# Nuevas baterias ecologicas para ups´s



## capitanp (Abr 7, 2009)

Nuevas baterias ecologicas para ups´s


----------



## mabauti (Abr 7, 2009)

oye capi, las fotos salieron medio borrosas, eso parece un ladrillo ( tabique); espero que las puedas subir de nuevo.


----------



## santiago (Abr 7, 2009)

jajajajajajajja ajajajajajajajaa
que hdp me mato 

saludos


----------



## capitanp (Abr 7, 2009)

mabauti dijo:
			
		

> oye capi, las fotos salieron medio borrosas, eso parece un ladrillo ( tabique); espero que las puedas subir de nuevo.
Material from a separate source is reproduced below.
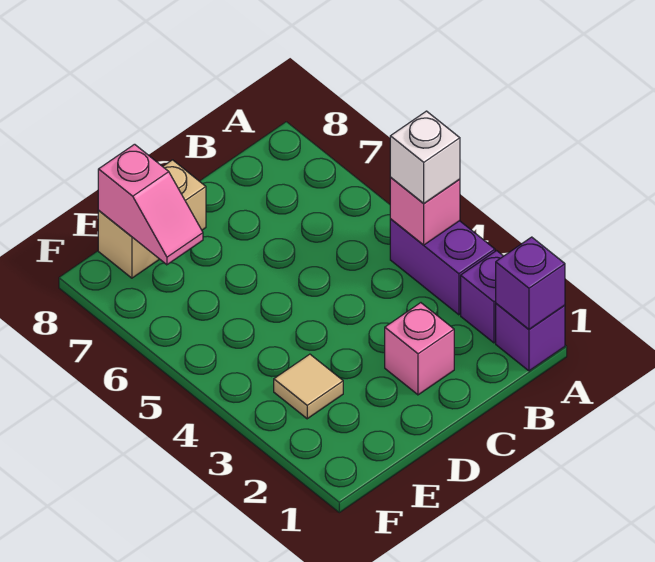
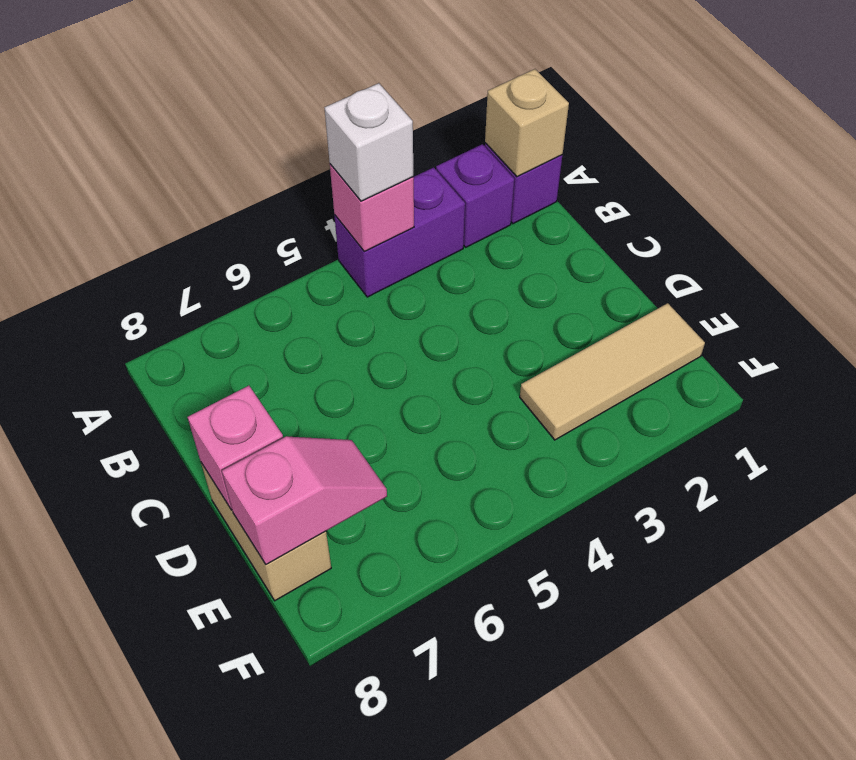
purple 1x1 brick [496,237,565,329] -> tan 1x1 brick [485,69,569,177]
pink 1x1 brick [385,303,454,395] -> pink 1x1 brick moved to [188,386,283,510]
tan 1x1 tile [274,354,343,419] -> tan 1x3 tile [520,303,705,440]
las fotos no son mias la encontre en internet


----------



## Dano (Abr 8, 2009)

Jajajaj muy buenas las fotos....

Eso se llama no tener ganas de laburar.

Saludos


----------



## Tacatomon (Abr 8, 2009)

WTF!

Y ahora, que pasa con las industrias de ahora, les da flojera la crisis o que, que ganas de chambear, o es que aun estan festejando fin de año y no pueden diferenciar las baterias de plomo con un ladrillo de tan pedos.

saludos.


----------